Beyin ve omuriliğin etkilenmesine bağlı olarak çok çeşitli bulguların ortaya çıkabildiğine değinen Prof. Dr. Meral Mirza,  “En sık hastalık bulguları; tek gözde görme kaybı, çift görme, dengesizlik, yürüme güçlüğü, his kusurları ve güç kaybıdır. Birçok kişide MS, nüks ve düzelme dönemleri ile seyrederken, bazı kişilerde ilerleyici bir seyir söz konusu olabilir” dedi.

MS Tedavisinde De Erken Tanı ve Tedavi Oldukça Önemli

MS tanısını koyduran ya da dışlatan tek bir tanı testi bulunmadığına değinen Prof. Dr. Meral Mirza, “MS tanısı; hastalık hikâyesi, muayene bulguları, görüntüleme bulguları, beyin omurilik sıvısı incelemesi ve laboratuvar bulgularının dikkatle değerlendirilmesi sonucunda konulmaktadır. MS tedavi stratejileri esas olarak; atakları engellemeyi, hastalığın seyrini değiştirmeyi ve semptomları kontrol altına almayı hedeflemektedirler. Bu amaçla farklı uygulama yolları ile kullanılan birçok tedavi seçeneği mevcuttur. Tedavi seçimi, her bireyin hastalık özellikleri dikkate alınarak dikkatle yapılmakta, gerekli durumlarda tedaviler arasında geçişler yapılmaktadır. Birçok hastalıkta olduğu gibi MS tedavisinde de erken tanı ve tedavi oldukça önemlidir.”  İfadelerini kullandı.

MS’li Tüm Kişilerin Sağlık Bakanlığı Tarafından Tavsiye Edilen Temel Önleyici Tedbirleri Ciddiye Alması Önemlidir

Nöroloji AD. Dr.
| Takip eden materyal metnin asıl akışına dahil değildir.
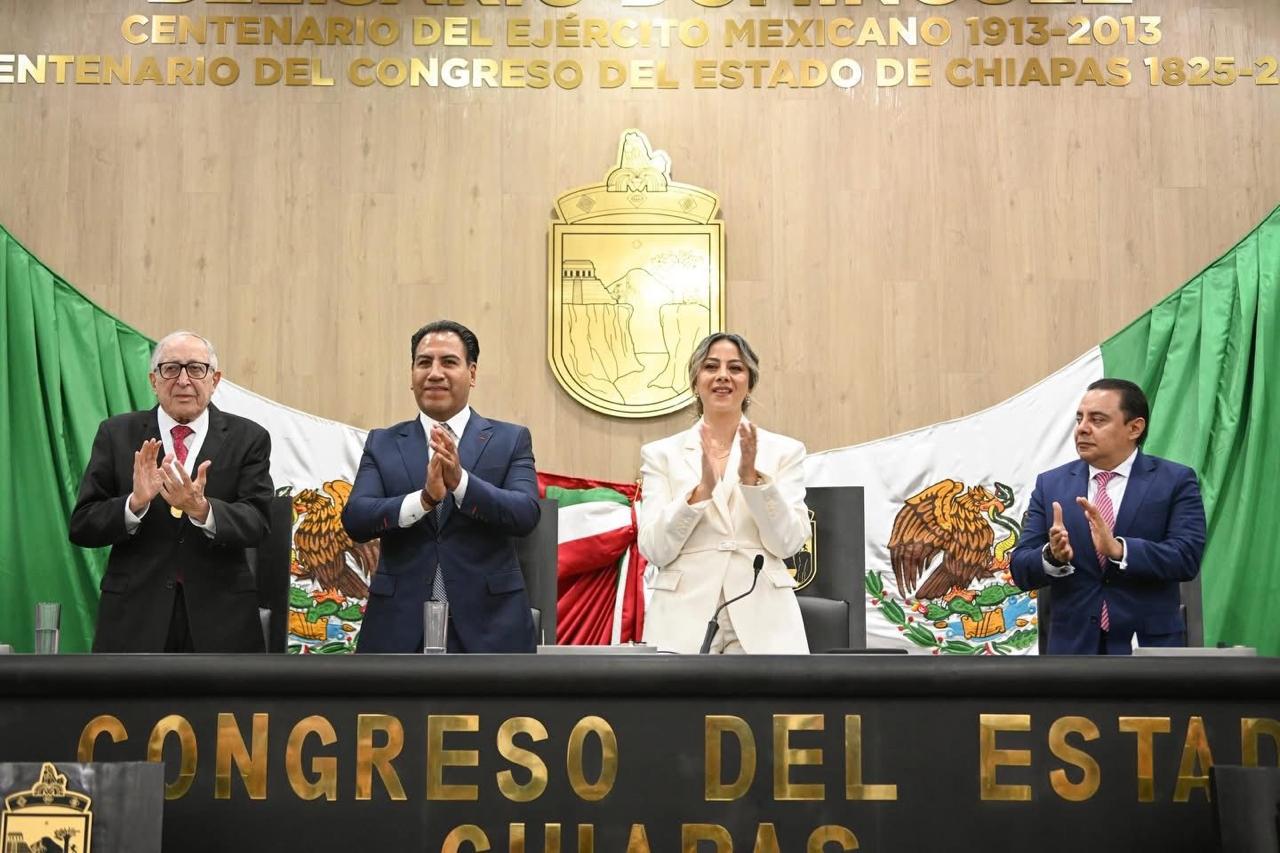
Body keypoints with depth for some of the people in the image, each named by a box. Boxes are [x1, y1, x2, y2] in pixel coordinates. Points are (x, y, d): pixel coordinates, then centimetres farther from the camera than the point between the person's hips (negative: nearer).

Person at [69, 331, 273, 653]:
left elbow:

Öğretim Üyesi Mehmet Fatih Yetkin’de; “Tüm dünya ile birlikte ülkemizi de etkileyen Koronavirüs (Covid-19) salgını nedeni ile MS’li bireylerin bu durumdan nasıl etkileneceği, artmış bir risk altında olup olmadığı, kullanılmakta olan ilaçlara ara verilip verilmeyeceği ile ilgili sorular ortaya çıkmıştır. Öncellikle MS hastalığı bir immun yetmezlik (vücudun savunma sisteminin yetersizliği) durumu olmadığı için, MS hastalığına sahip olmak tek başına Covid 19 enfeksiyonu için risk oluşturmamaktadır. Bu bağlamda MS’li bireylerin, savunma sistemini güçlendirdiği düşünülen ilaçları kullanmaları gerekmemektedir. MS tedavisinde kullanılan hastalığı modifiye edici tüm tedaviler, bağışıklık sistemini değişen derecelerde etkilemektedir. Bu nedenle MS’li tüm kişilerin sağlık bakanlığı tarafından tavsiye edilen temel önleyici tedbirleri ciddiye alması önemlidir. Bu ilaçların aniden kesilmesi hastalık aktivitesinde artışa yol açabileceğinden önerilen tedavi protokollerine uyularak bu tedavilere devam edilmesi gerekmektedir.” Diye konuştu.

ERÜ Nöroloji Anabilim Dalı Öğretim Üyeleri Prof. Dr. Meral Mirza ve Dr. Öğretim Üyesi Mehmet Fatih Yetkin, “Hızla ilerleyen bilimsel çalışmalar neticesinde MS tedavisinde gün geçtikçe daha yüz güldürücü sonuçlar alınmaya başlanmıştır. MS’in tedavisi olmayan, çaresiz, ölümcül bir hastalık olmadığını, MS’li dostlarımızın hastalık yolculuklarında yanlarında olmaktan memnun olduğumuzu belirtir, sağlıklı günler dileriz.” İfadelerini kullandılar.